(INPUT DATA):
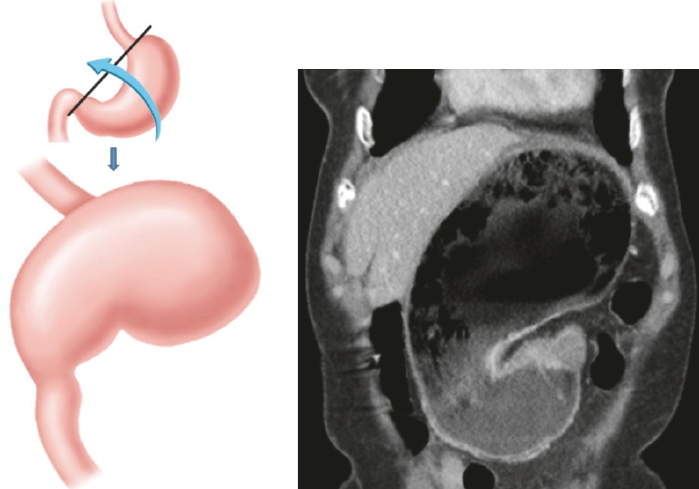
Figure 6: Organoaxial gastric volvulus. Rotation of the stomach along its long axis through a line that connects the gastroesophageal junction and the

---

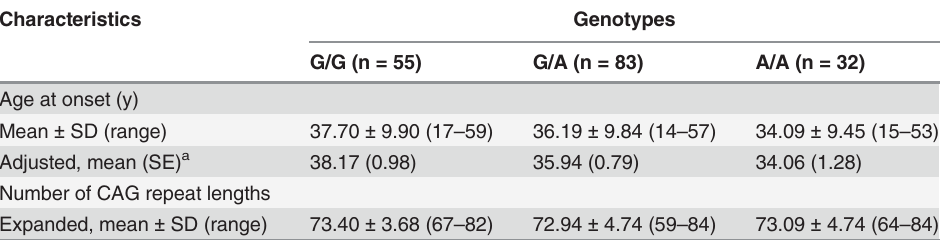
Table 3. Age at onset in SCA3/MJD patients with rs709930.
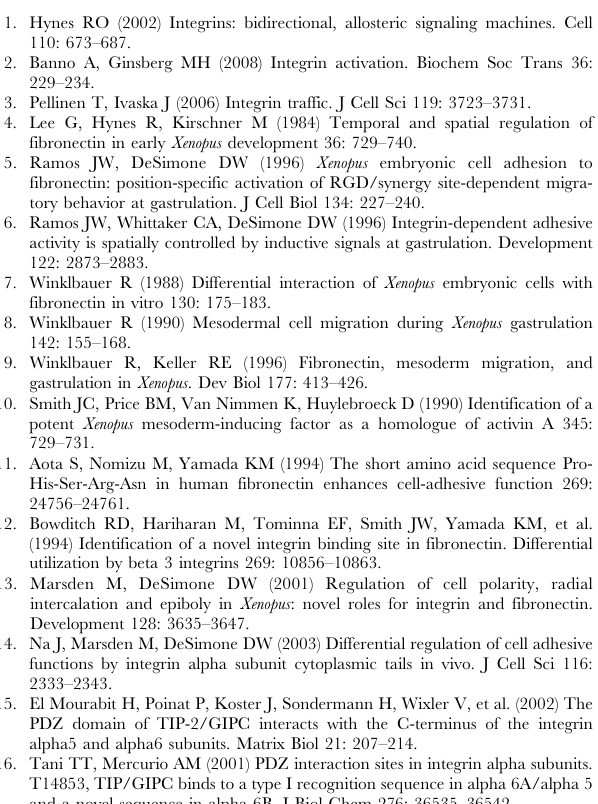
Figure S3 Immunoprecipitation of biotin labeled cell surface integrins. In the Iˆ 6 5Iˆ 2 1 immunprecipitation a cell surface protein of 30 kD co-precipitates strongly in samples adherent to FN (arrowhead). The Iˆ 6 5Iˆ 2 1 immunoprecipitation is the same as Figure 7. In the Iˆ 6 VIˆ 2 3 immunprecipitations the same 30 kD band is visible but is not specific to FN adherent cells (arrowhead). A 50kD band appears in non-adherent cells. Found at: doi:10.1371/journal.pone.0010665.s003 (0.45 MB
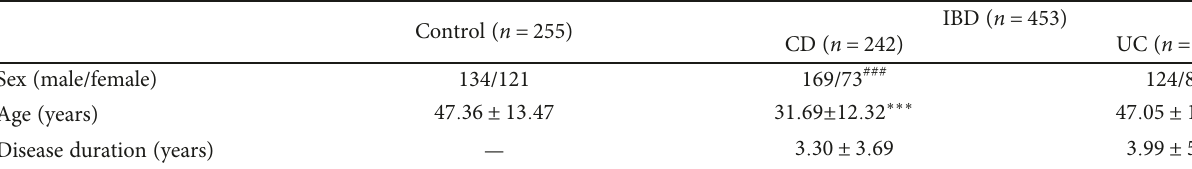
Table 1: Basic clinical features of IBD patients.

(WHAT YOU NEED TO DO): Throughout the material, how many lines contain the string "patients"? Answer with the number alone.

(ANSWER SPACE): 2